I'd love to crop the photo to see just my Dad and Uncle Will, but scroll down to the bottom to see what I'd get! The dog's very dead head comes with the close-up. What would you do? 
Josef and Lisi Gartz, Left; Fred and Will Gartz seated. About 1918
Friedrich Samuel (called "Sam" by his family), left  and Wilhelm
("Helmie" or "Will"), right. Dog's name unknown!

Tuesday, May 8, 2012

Cute, coy, fierce, and strong

Lillian Gartz, nee Koroschetz, 1918
About a year and a half after John and Louise Koroschetz married, their first and only child was born, Lillian––my mom. To get a tiny bit of insight into my mother's personality, just take a look at these two baby pictures. She seems to be about the same age in each––I'd say about six months. Now we all know that baby pictures can be pretty hilarious in the goofy expressions the camera can capture of these unknowing little souls, and those photos don't necessarily reveal the true personality of the subject.

But in this case, I find these two photos prescient of my mother's dual nature.
Lillian and her Mom.

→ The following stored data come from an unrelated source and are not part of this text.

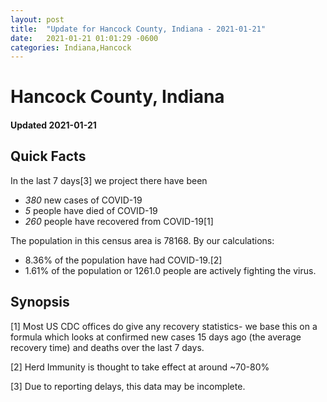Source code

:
 ```yaml
---
layout: post
title:  "Update for Hancock County, Indiana - 2021-01-21"
date:   2021-01-21 01:01:29 -0600
categories: Indiana,Hancock
---
```


# Hancock County, Indiana
#### Updated 2021-01-21

## Quick Facts

In the last 7 days[3] we project there have been
- *380* new cases of COVID-19
- *5* people have died of COVID-19
- *260* people have recovered from COVID-19[1]

The population in this census area is 78168. By our calculations:
- 8.36% of the population have had COVID-19.[2]
- 1.61% of the population or 1261.0 people are actively fighting the virus.

## Synopsis




[1] Most US CDC offices do give any recovery statistics- we base this on a formula which looks at confirmed new cases
15 days ago (the average recovery time) and deaths over the last 7 days.

[2] Herd Immunity is thought to take effect at around ~70-80%

[3] Due to reporting delays, this data may be incomplete.
 
    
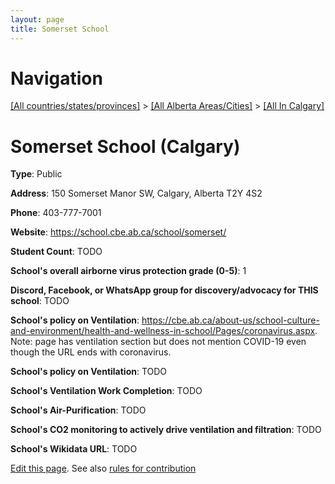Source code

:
 ```yaml
---
layout: page
title: Somerset School
---
```

# Navigation

[[All countries/states/provinces]](../../..) > [[All Alberta Areas/Cities]](../..) > [[All In Calgary]](..)

# Somerset School (Calgary)

**Type**: Public

**Address**: 150 Somerset Manor SW, Calgary, Alberta T2Y 4S2

**Phone**: 403-777-7001

**Website**: <https://school.cbe.ab.ca/school/somerset/>

**Student Count**: TODO

**School's overall airborne virus protection grade (0-5)**: 1

**Discord, Facebook, or WhatsApp group for discovery/advocacy for THIS school**: TODO

**School's policy on Ventilation**: <https://cbe.ab.ca/about-us/school-culture-and-environment/health-and-wellness-in-school/Pages/coronavirus.aspx>. Note: page has ventilation section but does not mention COVID-19 even though the URL ends with coronavirus.

**School's policy on Ventilation**: TODO

**School's Ventilation Work Completion**: TODO

**School's Air-Purification**: TODO

**School's CO2 monitoring to actively drive ventilation and filtration**: TODO

**School's Wikidata URL**: TODO


[Edit this page](https://github.com/ventilate-schools/AB/edit/main/./Calgary/Somerset_School.md). See also [rules for contribution](../../../contribution-rules/)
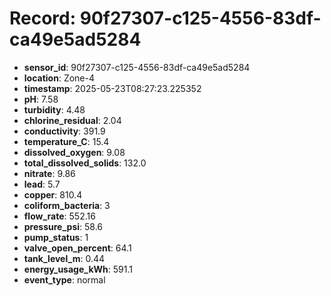 # Record: 90f27307-c125-4556-83df-ca49e5ad5284

- **sensor_id**: 90f27307-c125-4556-83df-ca49e5ad5284
- **location**: Zone-4
- **timestamp**: 2025-05-23T08:27:23.225352
- **pH**: 7.58
- **turbidity**: 4.48
- **chlorine_residual**: 2.04
- **conductivity**: 391.9
- **temperature_C**: 15.4
- **dissolved_oxygen**: 9.08
- **total_dissolved_solids**: 132.0
- **nitrate**: 9.86
- **lead**: 5.7
- **copper**: 810.4
- **coliform_bacteria**: 3
- **flow_rate**: 552.16
- **pressure_psi**: 58.6
- **pump_status**: 1
- **valve_open_percent**: 64.1
- **tank_level_m**: 0.44
- **energy_usage_kWh**: 591.1
- **event_type**: normal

Is the empty bottle
causing that expression?
Picture 1 above:
Little Lillian is lying on a bed, energetically pushing herself upward. She's adorable! Her eyes sparkle. She looks at the camera with a combination of enthusiasm and coy delight. She's cute, confident, bubbling with happiness and confidence. This is a girl who seems to say, "World, here I come." 

Picture 2:
Lillian is glaring at the camera with a fierceness that would make a marine back off. I mean, that's a take-no-prisoners expression. Here Lillian looks like she's about to take charge, dress down a miscreant, tell you exactly what she thinks, and if you're in her sights at this moment, you don't want to hear it! 

Mom would evolve through girlhood and into an adult with both these traits, although the first one was more prevalent in her youth. She had immense self-confidence, a strong moral sense, and clear expectations of how people should behave, but she wasn't a prig. It was virtually impossible to sway her from her beliefs. Sometimes that's a wonderful feature. Other times...not so great. But that's who she was, and once she started writing regularly in a diary---at the age of ten---her go-getter personality came ever-more into focus.

Tuesday, May 1, 2012

A May Wedding, 1916

Wedding--May 16, 1916
Louise and John Koroschetz- Chicago, IL
Did they meet at one of the German concerts Louise Woschkeruscha was fond of attending on her weekends off  from the dressmaking shop that created Parisian fashions right here in Chicago? Perhaps through mutual friends at the German cinema?

Louise was self-conscious about her appearance because of the pox scars that pitted her face after she contracted smallpox as a little girl. The disease had killed her sister. Somehow, somewhere in Chicago, she met John Koroschetz, an intelligent, talented machinist, carpenter, and tool and die maker, who had his own disfiguration: two fingers on his left hand had been lost in a machine shop accident when he was twenty-two.

Perhaps his truncated fingers had given my grandmother confidence that this was a man who could understand physical disfigurement and would love and accept her despite the scars she bore; that she could trust his love. They married on May 6, 1916, almost 96 years ago.

Two photos memorialized the event. No fancy wedding or wedding dress for Louise, just an elegant outfit she undoubtedly had designed and created herself. A black hat with white feathers crowned her head. John wore a dark, brimmed hat, a light coat, gloves, and tie knotted neatly into a high collared shirt, stylish at the time.  
If you look closely at the photo below, in which John and Louise have removed their outer garments, both regard the camera with confidence. John rests his left hand on his thigh, unself-conscious of his two damaged fingers, visible for all posterity. About a year and a half after their wedding, their first and only child, my mother, Lillian, would be born. She was a go-getter from the start. 

I'll introduce you to her through two baby pictures that capture Lillian's dual, complex nature.
Wedding––Louise and John Koroschetz,
my maternal grandparents - May 16, 1916.